---- Vorliegender Text

Sämtliche Modelle sowie das Frameset kommen mit Syncros Duncan-Sattelstütze (170 mm Hub bei Größen S und M, 200 mm Hub bei L und XL), TracLoc-System und „Save the Day“- Kit. Schade: Die Bremsscheiben werden bei den Komplett-Bikes mit 200 mm Durchmesser vorne und 180 mm hinten gespect. Das sorgt zumindest an der Hinterradbremse für eine ordentliche Hitzeentwicklung und frühzeitigem Armpump. Zusätzlich kommen an allen vier Ausstattungsvarianten Reifen von MAXXIS in der pannenanfälligen EXO-Karkasse zum Einsatz. Hier sollte auf Kosten von Grip und Dämpfung ein höherer Reifendruck gefahren werden, um Platten und Schäden an den Felgen zu vermeiden.
Unser Custom Bold Linkin 135 2022 Test-Bike
Unser Test-Bike in Größe L wird von Bold Cycles so nicht zum Kauf angeboten, sondern war ein Custom-Aufbau, der jedoch an die Ultimate-Modelle angelehnt ist. So konnten wir das Bold Cycles Linkin 135 mit einer 150 mm FOX 36 Factory-Gabel und GRIP2-Dämpfungskartusche fahren – Ausstattungen, wie ihr sie an den Ultimate-Modellen findet. Auch die XTR-Vierkolbenbremse findet sich in der Ausstattungsliste der Ultimate-Variante wieder.
Unpassend für das Potenzial des Linkin 135 war die Wahl der Reifen und Laufrad-Kombination. Denn die leichten Syncros Revelstoke 1.0 Carbon-Laufräder wurden mit MAXXIS DISSECTOR 2,6”-Reifen in der pannenanfälligen EXO-Karkasse an Front und Heck kombiniert. Wer nicht – wie wir – auf der ersten Abfahrt zwei Platten und eine defekte Carbon-Felge haben möchte, sollte zu einer robusteren Karkasse wechseln. Für die weiteren Runden wechselten wir auf MAXXIS-Reifen mit robuster Downhill-Karkasse. Das ermöglicht einen geringeren Reifendruck, sprich mehr Grip und mehr Dämpfung, ist aber eine extreme Reifenkombination für das Linkin. Die MAXXIS Doubledown-Karkassse bietet den sinnvollsten Kompromiss aus Gewicht und Pannenschutz für dieses Bike. Mehr Infos über alle Karkassen und deren Vor- sowie Nachteile findet ihr in unserem großen Reifen Vergleichstest.

--------

### [Aufgabe A]
Extrahiere aus dem Text über das Bold Linkin 135 den Abschnitt, der bei den Worten „Sämtliche Modelle sowie“ beginnt und nach den Worten „Felgen zu vermeiden.“ endet.

---- Quelleinträge

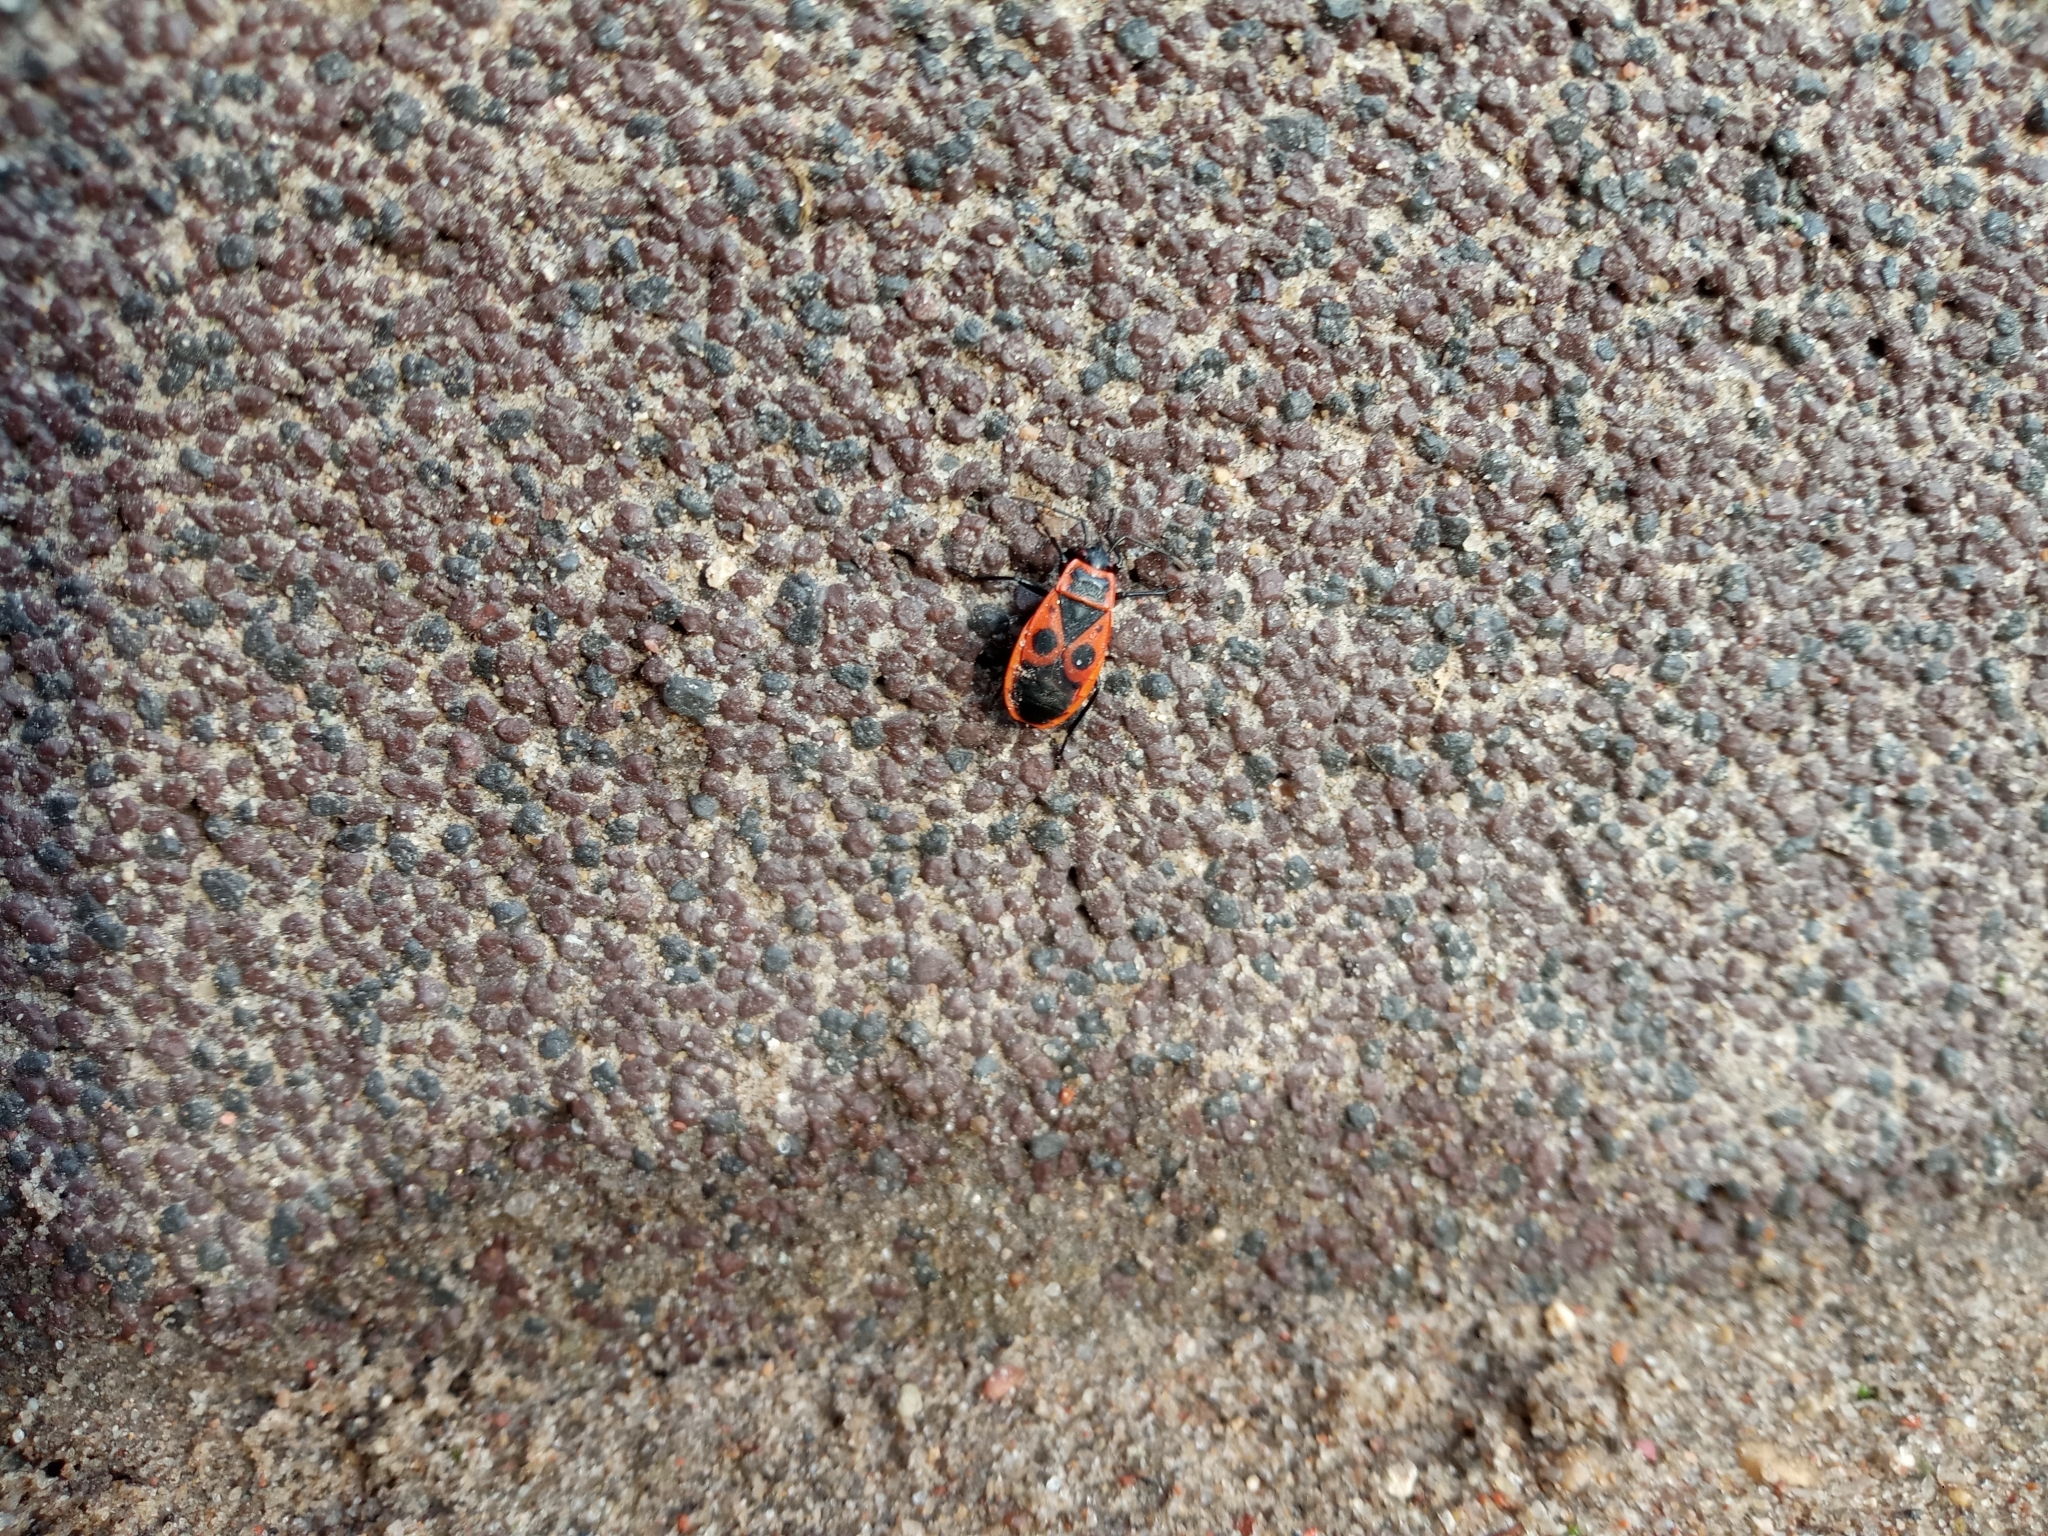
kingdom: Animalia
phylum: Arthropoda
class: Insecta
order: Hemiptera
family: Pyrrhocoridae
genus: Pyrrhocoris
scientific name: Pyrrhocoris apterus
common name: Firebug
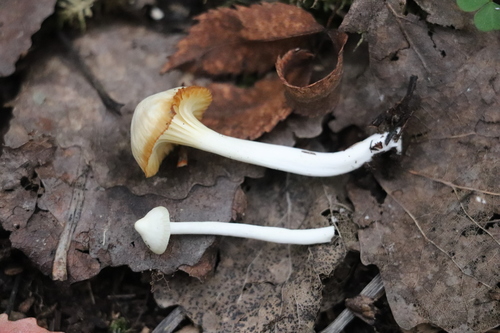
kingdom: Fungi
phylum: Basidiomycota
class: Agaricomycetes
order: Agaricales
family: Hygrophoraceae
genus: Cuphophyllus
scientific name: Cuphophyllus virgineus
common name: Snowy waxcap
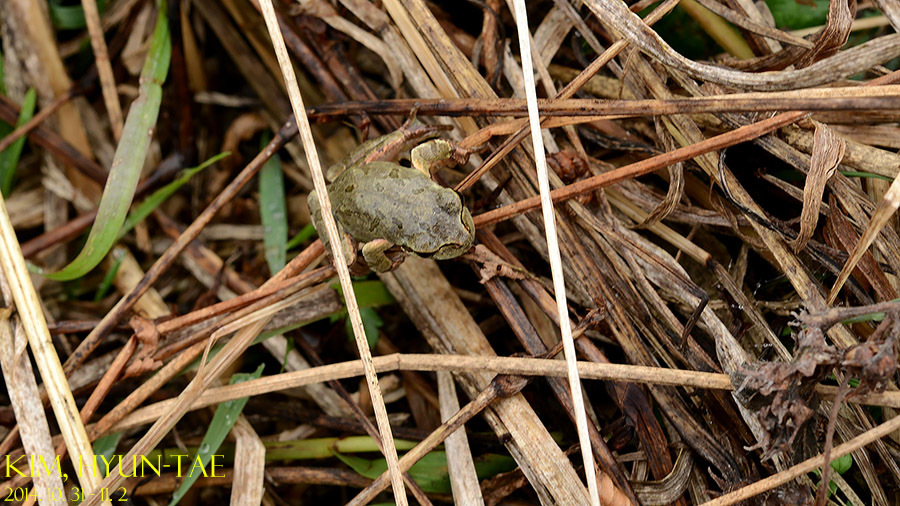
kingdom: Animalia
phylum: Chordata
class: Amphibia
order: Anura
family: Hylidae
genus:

--------

### [Aufgabe B]
Extrahiere aus den Einträgen jede Zeile, die das Wort „name“ enthält.

### [Lösung A]
Sämtliche Modelle sowie das Frameset kommen mit Syncros Duncan-Sattelstütze (170 mm Hub bei Größen S und M, 200 mm Hub bei L und XL), TracLoc-System und „Save the Day“- Kit. Schade: Die Bremsscheiben werden bei den Komplett-Bikes mit 200 mm Durchmesser vorne und 180 mm hinten gespect. Das sorgt zumindest an der Hinterradbremse für eine ordentliche Hitzeentwicklung und frühzeitigem Armpump. Zusätzlich kommen an allen vier Ausstattungsvarianten Reifen von MAXXIS in der pannenanfälligen EXO-Karkasse zum Einsatz. Hier sollte auf Kosten von Grip und Dämpfung ein höherer Reifendruck gefahren werden, um Platten und Schäden an den Felgen zu vermeiden.

### [Lösung B]
scientific name: Pyrrhocoris apterus
common name: Firebug
scientific name: Cuphophyllus virgineus
common name: Snowy waxcap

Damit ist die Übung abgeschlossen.